◆ **What the exercise asks**
All lines below between the line with "right elbow: (71, 163, -4)" and the line with "left hip: (205, 224, -2)", including both, must be copied exactly, and the pictures must be omitted.
================================
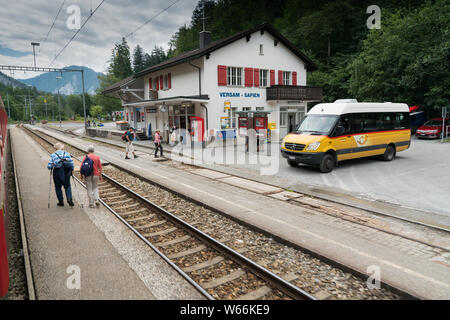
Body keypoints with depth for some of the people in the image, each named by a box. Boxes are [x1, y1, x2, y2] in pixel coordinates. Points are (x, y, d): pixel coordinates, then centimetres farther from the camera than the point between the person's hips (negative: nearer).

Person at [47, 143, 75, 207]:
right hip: (66, 172, 1)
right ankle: (69, 199, -8)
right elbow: (71, 163, -4)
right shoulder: (67, 154, 3)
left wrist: (52, 168, 16)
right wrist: (71, 170, 10)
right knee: (67, 186, 13)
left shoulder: (53, 155, 0)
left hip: (57, 173, -1)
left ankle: (61, 202, 17)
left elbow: (49, 166, -4)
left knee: (58, 187, 13)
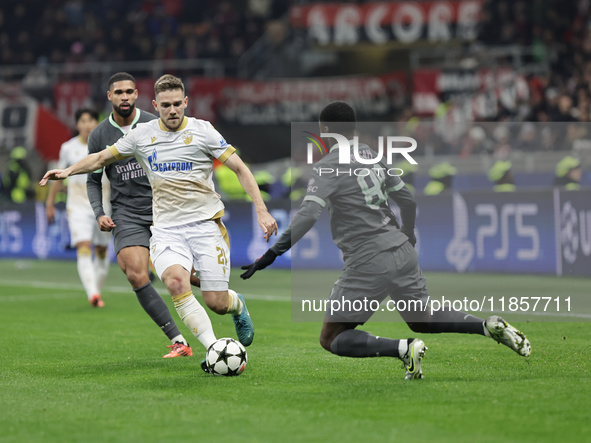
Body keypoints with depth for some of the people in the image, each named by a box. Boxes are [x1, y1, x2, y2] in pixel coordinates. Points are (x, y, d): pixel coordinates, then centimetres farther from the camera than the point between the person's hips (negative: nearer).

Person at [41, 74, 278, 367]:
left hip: (205, 224, -2)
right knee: (175, 281, -30)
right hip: (166, 228, 2)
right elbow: (102, 158, 19)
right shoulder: (142, 134, 6)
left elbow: (240, 169, 0)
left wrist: (261, 211, -8)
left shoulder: (202, 131, -2)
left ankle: (238, 305, 34)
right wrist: (69, 170, 4)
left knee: (216, 303, -6)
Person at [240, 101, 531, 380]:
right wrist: (407, 237, 37)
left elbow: (308, 214, -21)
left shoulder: (328, 166, -8)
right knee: (423, 321, 27)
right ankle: (489, 326, 5)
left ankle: (405, 349, -18)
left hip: (368, 264, -7)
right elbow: (407, 200, 19)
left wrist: (272, 253, -22)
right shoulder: (372, 156, 13)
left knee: (331, 339, 2)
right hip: (402, 252, 7)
================================
◆ **Written answer**
right elbow: (71, 163, -4)
right shoulder: (67, 154, 3)
left wrist: (52, 168, 16)
right wrist: (71, 170, 10)
right knee: (67, 186, 13)
left shoulder: (53, 155, 0)
left hip: (57, 173, -1)
left ankle: (61, 202, 17)
left elbow: (49, 166, -4)
left knee: (58, 187, 13)
Body keypoints with depth for some of the people in the image, each named by a box. Boxes are [x1, y1, x2, y2] in pixel coordinates. Points are (x, y, d): pixel coordinates, then centimetres farther from the camera than the point between the person's hips (negative: nearer).

Person at [41, 74, 278, 367]:
left hip: (205, 224, -2)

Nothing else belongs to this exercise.